■ **Task to carry out**
Print the lines from the rows below, starting at the line that contains "提供各種生活法律及律師服務，成為個人、家庭" and stopping after the line that contains "方法についてご案内いたします。". Leave the pictures out.
Given data: Begin
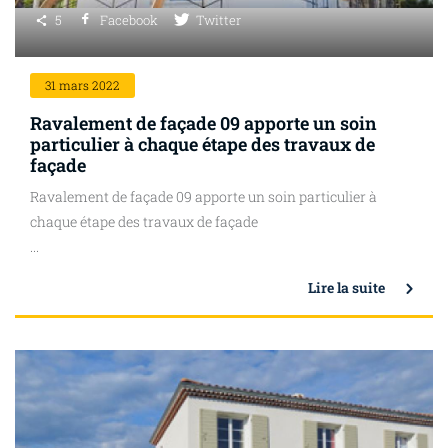
5
Facebook
Twitter
31
mars 2022
Ravalement de façade 09 apporte un soin
particulier à chaque étape des travaux de
façade
Ravalement de façade 09 apporte un soin particulier à
chaque étape des travaux de façade
...
Lire la suite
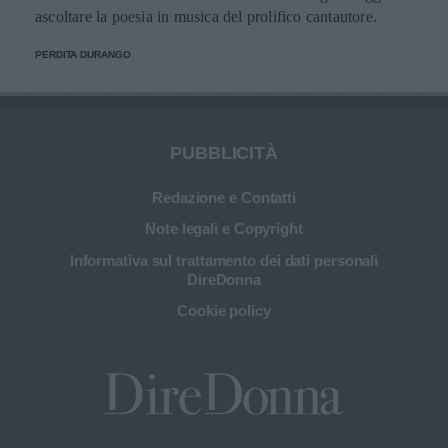
ascoltare la poesia in musica del prolifico cantautore.
PERDITA DURANGO
PUBBLICITÀ
Redazione e Contatti
Note legali e Copyright
Informativa sul trattamento dei dati personali
DireDonna
Cookie policy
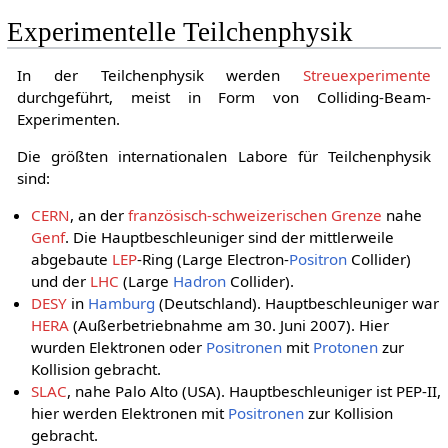
Experimentelle Teilchenphysik
In der Teilchenphysik werden
Streuexperimente
durchgeführt, meist in Form von Colliding-Beam-
Experimenten.
Die größten internationalen Labore für Teilchenphysik
sind:
CERN
, an der
französisch-schweizerischen Grenze
nahe
Genf
. Die Hauptbeschleuniger sind der mittlerweile
abgebaute
LEP
-Ring (Large Electron-
Positron
Collider)
und der
LHC
(Large
Hadron
Collider).
DESY
in
Hamburg
(Deutschland). Hauptbeschleuniger war
HERA
(Außerbetriebnahme am 30. Juni 2007). Hier
wurden Elektronen oder
Positronen
mit
Protonen
zur
Kollision gebracht.
SLAC
, nahe Palo Alto (USA). Hauptbeschleuniger ist PEP-II,
hier werden Elektronen mit
Positronen
zur Kollision
gebracht.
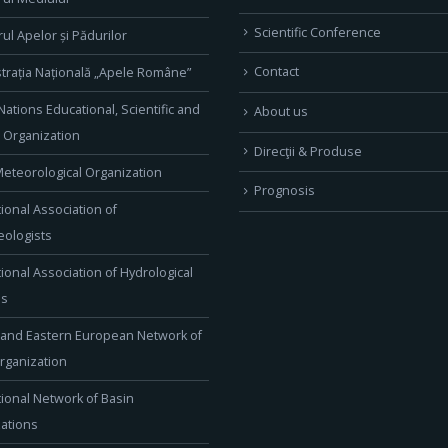
Scientific Conference
rul Apelor și Pădurilor
Contact
trația Națională „Apele Române”
Nations Educational, Scientific and
About us
l Organization
Direcţii & Produse
eteorological Organization
Prognosis
tional Association of
ologists
tional Association of Hydrological
es
 and Eastern European Network of
rganization
tional Network of Basin
ations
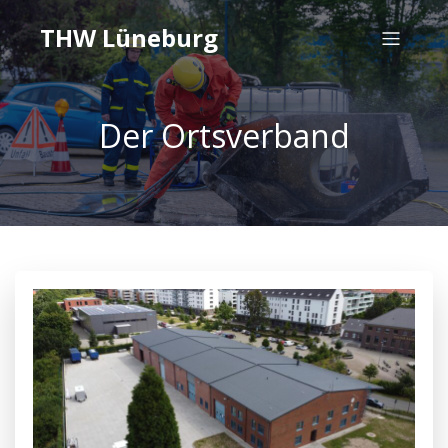
THW Lüneburg
Der Ortsverband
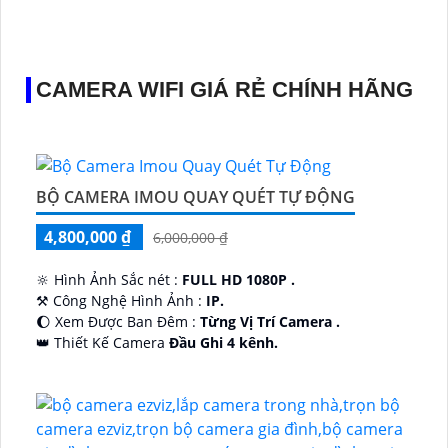
CAMERA WIFI GIÁ RẺ CHÍNH HÃNG
BỘ CAMERA IMOU QUAY QUÉT TỰ ĐỘNG
4,800,000 ₫
6,000,000 ₫
🔆 Hình Ảnh Sắc nét :
FULL HD 1080P .
⚒ Công Nghệ Hình Ảnh :
IP.
🌔 Xem Được Ban Đêm :
Từng Vị Trí Camera .
👑 Thiết Kế Camera
Đầu Ghi 4 kênh.
️🔮 Đặt Điểm :
Công Nghệ AI.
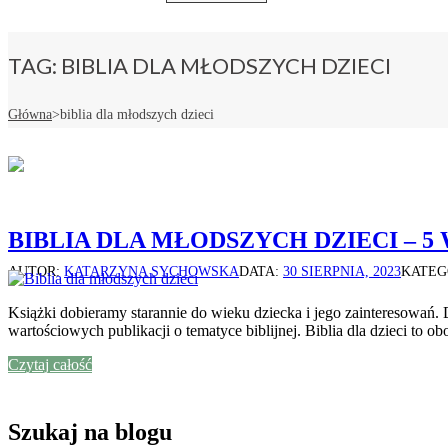
TAG:
BIBLIA DLA MŁODSZYCH DZIECI
Główna
>
biblia dla młodszych dzieci
BIBLIA DLA MŁODSZYCH DZIECI – 
AUTOR:
KATARZYNA SYCHOWSKA
DATA:
30 SIERPNIA, 2023
KATEG
Książki dobieramy starannie do wieku dziecka i jego zainteresowań. D
wartościowych publikacji o tematyce biblijnej. Biblia dla dzieci to 
Czytaj całość
Szukaj na blogu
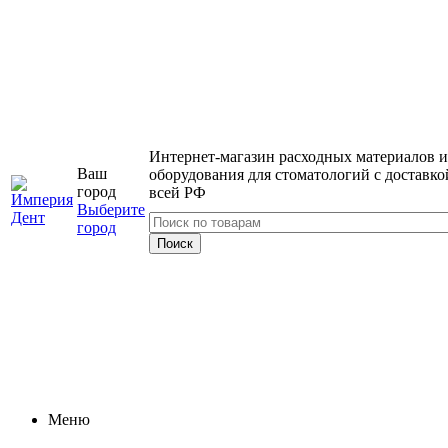
Интернет-магазин расходных материалов и
Ваш
оборудования для стоматологий с доставко
город
всей РФ
Выберите
город
Меню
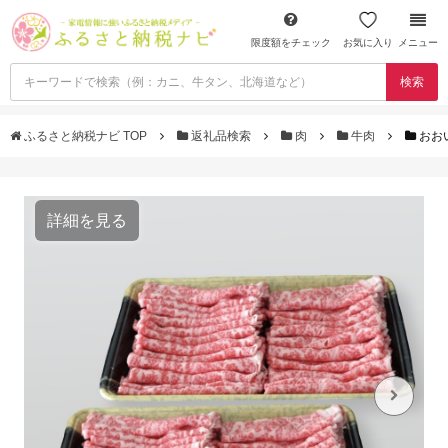
限度額をチェック
お気に入り
メニュー
検索
ふるさと納税ナビ TOP
返礼品検索
肉
牛肉
おお
詳細を見る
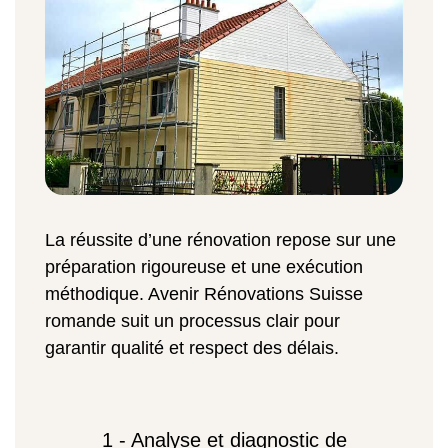
La réussite d’une rénovation repose sur une
préparation rigoureuse et une exécution
méthodique. Avenir Rénovations Suisse
romande suit un processus clair pour
garantir qualité et respect des délais.
1 - Analyse et diagnostic de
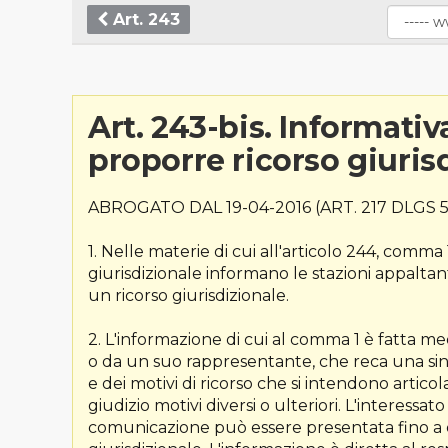
Art. 243
Art. 243-bis. Informativa
proporre ricorso giuris
ABROGATO DAL 19-04-2016 (ART. 217 DLGS 5
1. Nelle materie di cui all'articolo 244, comm
giurisdizionale informano le stazioni appaltan
un ricorso giurisdizionale.
2. L'informazione di cui al comma 1 è fatta me
o da un suo rappresentante, che reca una sinte
e dei motivi di ricorso che si intendono articola
giudizio motivi diversi o ulteriori. L'interessat
comunicazione può essere presentata fino a q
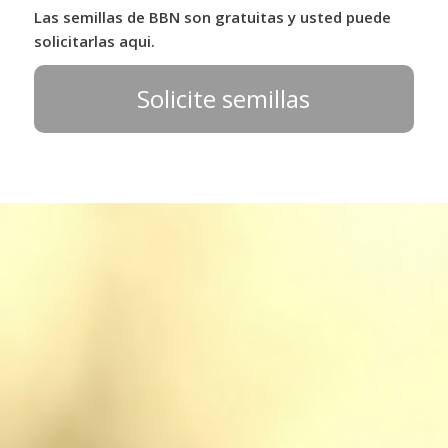
Las semillas de BBN son gratuitas y usted puede
solicitarlas aqui.
Solicite semillas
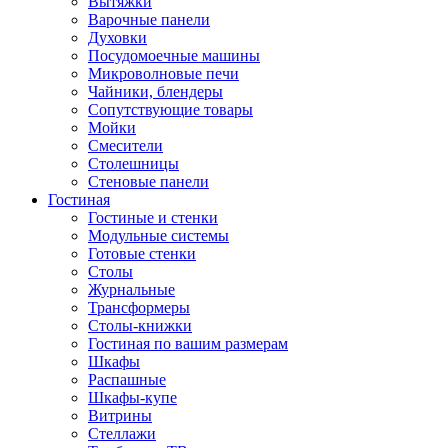
Вытяжки
Варочные панели
Духовки
Посудомоечные машины
Микроволновые печи
Чайники, блендеры
Сопутствующие товары
Мойки
Смесители
Столешницы
Стеновые панели
Гостиная
Гостиные и стенки
Модульные системы
Готовые стенки
Столы
Журнальные
Трансформеры
Столы-книжки
Гостиная по вашим размерам
Шкафы
Распашные
Шкафы-купе
Витрины
Стеллажи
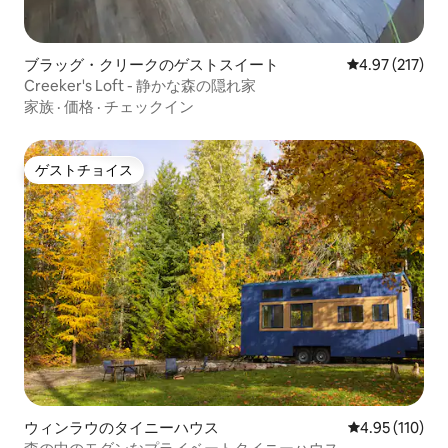
ブラッグ・クリークのゲストスイート
レビュー217件
4.97 (217)
Creeker's Loft - 静かな森の隠れ家
家族
·
価格
·
チェックイン
ゲストチョイス
ゲストチョイス
ウィンラウのタイニーハウス
レビュー110件
4.95 (110)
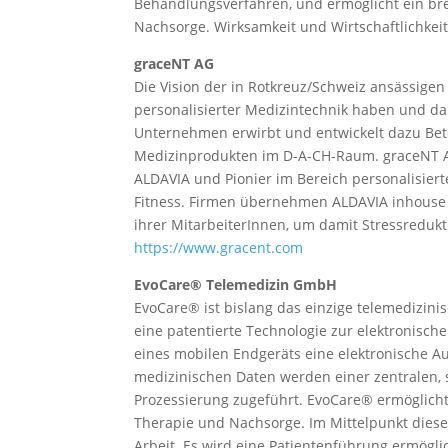
Behandlungsverfahren, und ermöglicht ein br
Nachsorge. Wirksamkeit und Wirtschaftlichkeit
graceNT AG
Die Vision der in Rotkreuz/Schweiz ansässigen
personalisierter Medizintechnik haben und da
Unternehmen erwirbt und entwickelt dazu Betei
Medizinprodukten im D-A-CH-Raum. graceNT AG 
ALDAVIA und Pionier im Bereich personalisier
Fitness. Firmen übernehmen ALDAVIA inhouse 
ihrer MitarbeiterInnen, um damit Stressreduk
https://www.gracent.com
EvoCare® Telemedizin GmbH
EvoCare® ist bislang das einzige telemedizin
eine patentierte Technologie zur elektronisc
eines mobilen Endgeräts eine elektronische 
medizinischen Daten werden einer zentralen, 
Prozessierung zugeführt. EvoCare® ermöglicht
Therapie und Nachsorge. Im Mittelpunkt diese
Arbeit. Es wird eine Patientenführung ermögli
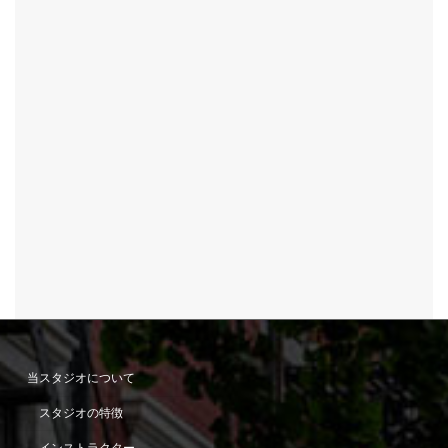
当スタジオについて
スタジオの特徴
インストラクター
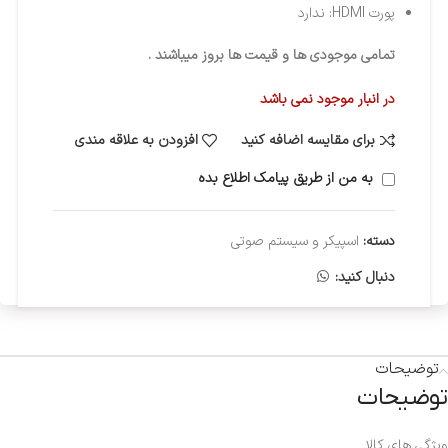
پورت HDMI: ندارد
تمامی موجودی ها و قیمت ها بروز میباشند .
در انبار موجود نمی باشد
برای مقایسه اضافه کنید
افزودن به علاقه مندی
به من از طریق پیامک اطلاع بده
دسته:
اسپیکر و سیستم صوتی
دنبال کنید:
توضیحات
توضیحات
ویژگی های کالا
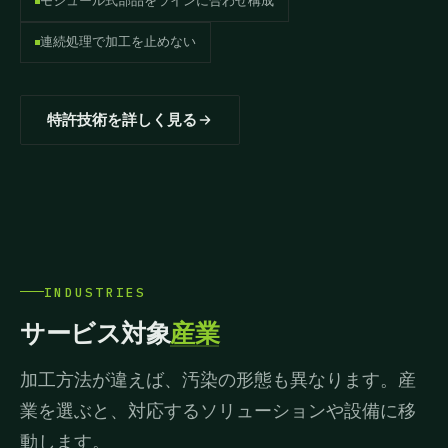
モジュール式部品をラインに合わせ構成
連続処理で加工を止めない
特許技術を詳しく見る
INDUSTRIES
サービス対象
産業
加工方法が違えば、汚染の形態も異なります。産
業を選ぶと、対応するソリューションや設備に移
動します。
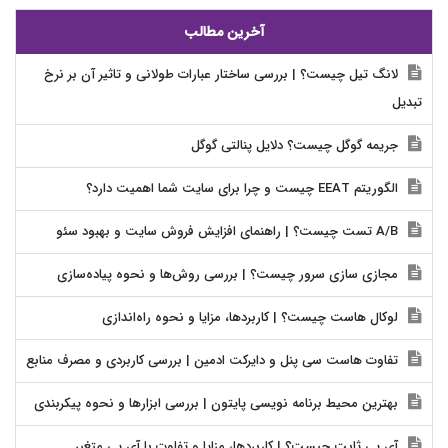
آخرین مطالب
لانگ تیل چیست؟ | بررسی ساختار عبارات طولانی و تاثیر آن بر نرخ
تبدیل
جریمه گوگل چیست؟ دلایل پنالتی گوگل
الگوریتم EEAT چیست و چرا برای سایت شما اهمیت دارد؟
A/B تست چیست؟ | راهنمای افزایش فروش سایت و بهبود سئو
مجازی سازی سرور چیست؟ | بررسی روش‌ها و نحوه پیاده‌سازی
لوکال هاست چیست؟ | کاربردها، مزایا و نحوه راه‌اندازی
تفاوت هاست سی پنل و دایرکت ادمین | بررسی کاربردی و مصرف منابع
بهترین محیط برنامه نویسی پایتون | بررسی ابزارها و نحوه پیکربندی
آی پی ثابت چیست؟ | کاربردها، مزایا و تفاوت با آی پی متغیر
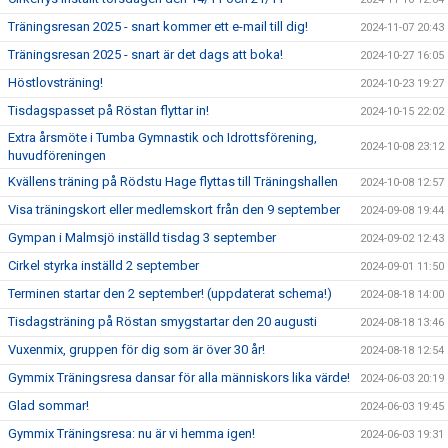
Träningsresan 2025 - snart kommer ett e-mail till dig!
2024-11-07 20:43
Träningsresan 2025 - snart är det dags att boka!
2024-10-27 16:05
Höstlovsträning!
2024-10-23 19:27
Tisdagspasset på Röstan flyttar in!
2024-10-15 22:02
Extra årsmöte i Tumba Gymnastik och Idrottsförening,
2024-10-08 23:12
huvudföreningen
Kvällens träning på Rödstu Hage flyttas till Träningshallen
2024-10-08 12:57
Visa träningskort eller medlemskort från den 9 september
2024-09-08 19:44
Gympan i Malmsjö inställd tisdag 3 september
2024-09-02 12:43
Cirkel styrka inställd 2 september
2024-09-01 11:50
Terminen startar den 2 september! (uppdaterat schema!)
2024-08-18 14:00
Tisdagsträning på Röstan smygstartar den 20 augusti
2024-08-18 13:46
Vuxenmix, gruppen för dig som är över 30 år!
2024-08-18 12:54
Gymmix Träningsresa dansar för alla människors lika värde!
2024-06-03 20:19
Glad sommar!
2024-06-03 19:45
Gymmix Träningsresa: nu är vi hemma igen!
2024-06-03 19:31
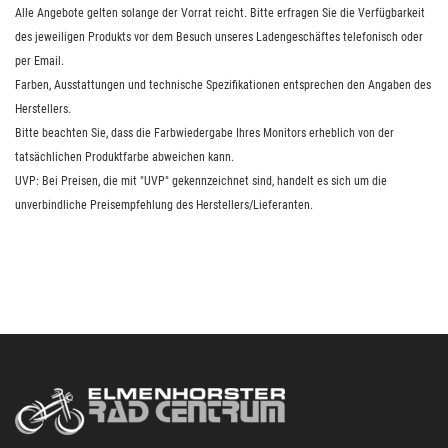
Alle Angebote gelten solange der Vorrat reicht. Bitte erfragen Sie die Verfügbarkeit
des jeweiligen Produkts vor dem Besuch unseres Ladengeschäftes telefonisch oder
per Email.
Farben, Ausstattungen und technische Spezifikationen entsprechen den Angaben des
Herstellers.
Bitte beachten Sie, dass die Farbwiedergabe Ihres Monitors erheblich von der
tatsächlichen Produktfarbe abweichen kann.
UVP: Bei Preisen, die mit "UVP" gekennzeichnet sind, handelt es sich um die
unverbindliche Preisempfehlung des Herstellers/Lieferanten.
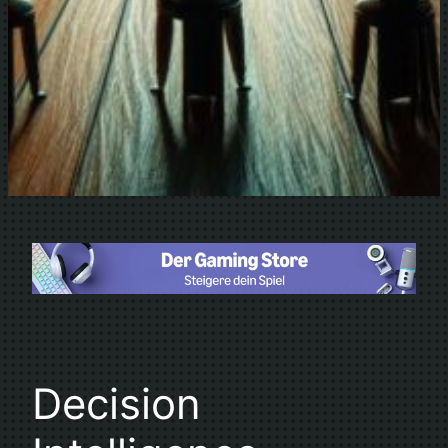
Decision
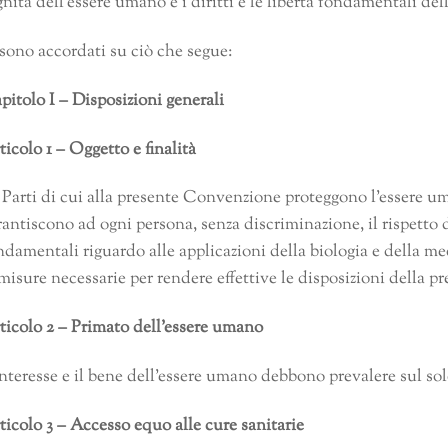
gnità dell’essere umano e i diritti e le libertà fondamentali del
 sono accordati su ciò che segue:
pitolo I – Disposizioni generali
ticolo 1 – Oggetto e finalità
 Parti di cui alla presente Convenzione proteggono l’essere um
rantiscono ad ogni persona, senza discriminazione, il rispetto del
ndamentali riguardo alle applicazioni della biologia e della m
 misure necessarie per rendere effettive le disposizioni della 
ticolo 2 – Primato dell’essere umano
interesse e il bene dell’essere umano debbono prevalere sul solo
ticolo 3 – Accesso equo alle cure sanitarie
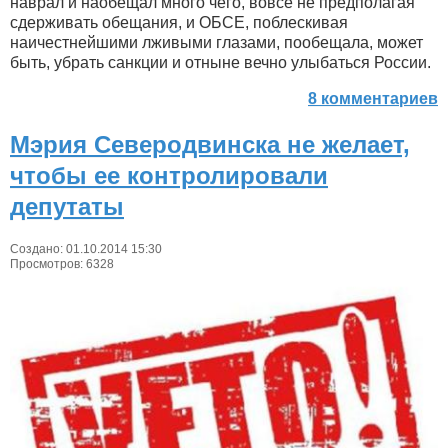
наврал и наобещал много чего, вовсе не предполагая
сдерживать обещания, и ОБСЕ, поблескивая
наичестнейшими лживыми глазами, пообещала, может
быть, убрать санкции и отныне вечно улыбаться России.
8 комментариев
Мэрия Северодвинска не желает,
чтобы ее контролировали
депутаты
Создано: 01.10.2014 15:30
Просмотров: 6328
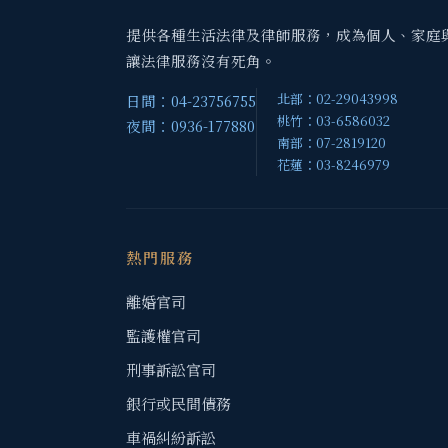
提供各種生活法律及律師服務，成為個人、家庭
讓法律服務沒有死角。
北部：02-29043998
日間：04-23756755
桃竹：03-6586032
夜間：0936-177880
南部：07-2819120
花蓮：03-8246979
熱門服務
離婚官司
監護權官司
刑事訴訟官司
銀行或民間債務
車禍糾紛訴訟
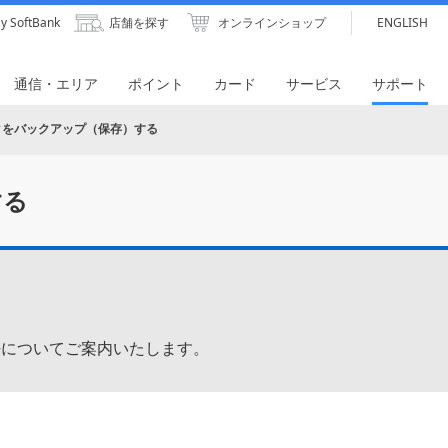
y SoftBank
店舗を探す
オンラインショップ
ENGLISH
通信・エリア
ポイント
カード
サービス
サポート
データをバックアップ（保存）する
する
方法についてご案内いたします。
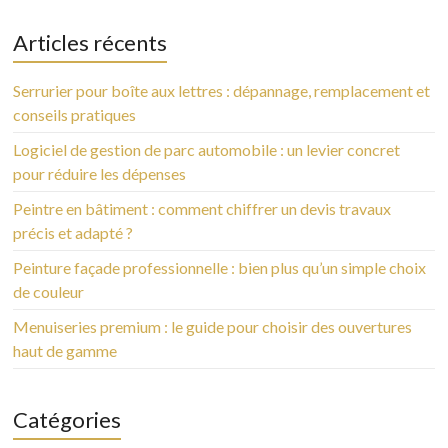
Articles récents
Serrurier pour boîte aux lettres : dépannage, remplacement et
conseils pratiques
Logiciel de gestion de parc automobile : un levier concret
pour réduire les dépenses
Peintre en bâtiment : comment chiffrer un devis travaux
précis et adapté ?
Peinture façade professionnelle : bien plus qu’un simple choix
de couleur
Menuiseries premium : le guide pour choisir des ouvertures
haut de gamme
Catégories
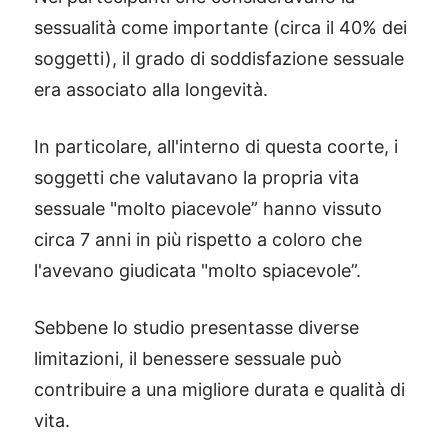
sessualità come importante (circa il 40% dei
soggetti), il grado di soddisfazione sessuale
era associato alla longevità.
In particolare, all'interno di questa coorte, i
soggetti che valutavano la propria vita
sessuale "molto piacevole” hanno vissuto
circa 7 anni in più rispetto a coloro che
l'avevano giudicata "molto spiacevole”.
Sebbene lo studio presentasse diverse
limitazioni, il benessere sessuale può
contribuire a una migliore durata e qualità di
vita.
Given data: End
■ **The completed task**
提供各種生活法律及律師服務，成為個人、家庭
讓法律服務沒有死角。
北部：02-29043998
日間：04-23756755
桃竹：03-6586032
夜間：0936-177880
南部：07-2819120
花蓮：03-8246979
熱門服務
離婚官司
監護權官司
刑事訴訟官司
銀行或民間債務
車禍糾紛訴訟
y SoftBank
店舗を探す
オンラインショップ
ENGLISH
通信・エリア
ポイント
カード
サービス
サポート
データをバックアップ（保存）する
する
方法についてご案内いたします。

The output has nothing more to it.